Some of the comments of ordinary people held up banners reading "Bush and Blair, A Good Christian will never Kill". Other high profile supporters were writer Tariq Ali, ex-minister Mo Mowlam, Ken Livingstone, Vanessa Redgrave, Bianca Jagger and MP Tony Benn. Harold Pinter made a rare public speech saying America was "a country run by a bunch of criminal lunatics with Tony Blair as a hired Christian thug!"

I can understand embellishing the truth on occasion. We all do this from time to time: to make a story more interesting, to engage with your audience, to sell a product.

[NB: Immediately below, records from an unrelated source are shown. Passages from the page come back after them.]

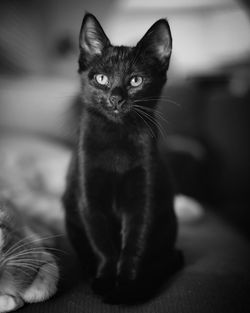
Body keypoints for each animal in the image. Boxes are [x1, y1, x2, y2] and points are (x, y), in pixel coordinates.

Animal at [63, 12, 183, 302]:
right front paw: (106, 278)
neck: (117, 139)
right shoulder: (88, 196)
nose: (116, 98)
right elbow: (103, 245)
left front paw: (127, 284)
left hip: (168, 222)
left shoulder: (144, 196)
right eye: (101, 78)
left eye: (136, 80)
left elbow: (134, 244)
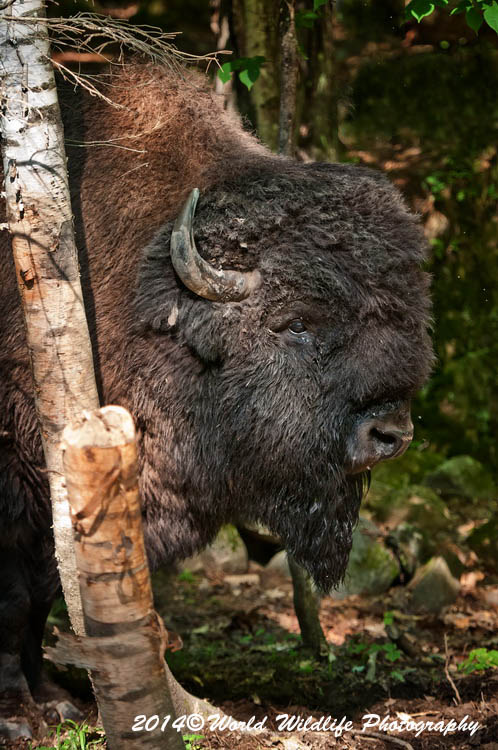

But when you are the leaders of a democratic and free country such as Great Britain the need to embellish a story about weapons of mass destruction in order to gather support for a parliamentary vote to take a whole country to war is just plain irresponsible. Every word has the power of a bullet. Not only were events engineered to take a whole country to war in a gung-ho guns a-blazing way but there was no deep analysis about the complexity of that country nor a realistic exit strategy. That is just foolhardy. Hence the mess we are in today. Winning a war is not only about invading it, its about winning hearts and minds, neither of which have been won in Iraq nor the UK. But its particularly won the hatred of the hearts and minds in the Islamic world.

The day suicide bombers came to mainland UK was a very dark day. The gloss of living in London was forever changed. I was never able to travel on the underground in the same sort of way, often with complete fear and trepidation. To be blown to pieces in the depths of a dark tunnel (or worse to lie maimed in darkness with rats running over you) was too horrendous to contemplate. Even travelling on the bus sitting next to someone with a holdall and headphones became unsettling. Its just too easy. How can you argue against a suicide bomber who carry out these horrific acts with the promise of martyrdom, glory and 70 virgins in the afterlife - perhaps the biggest sexed up lie of all time.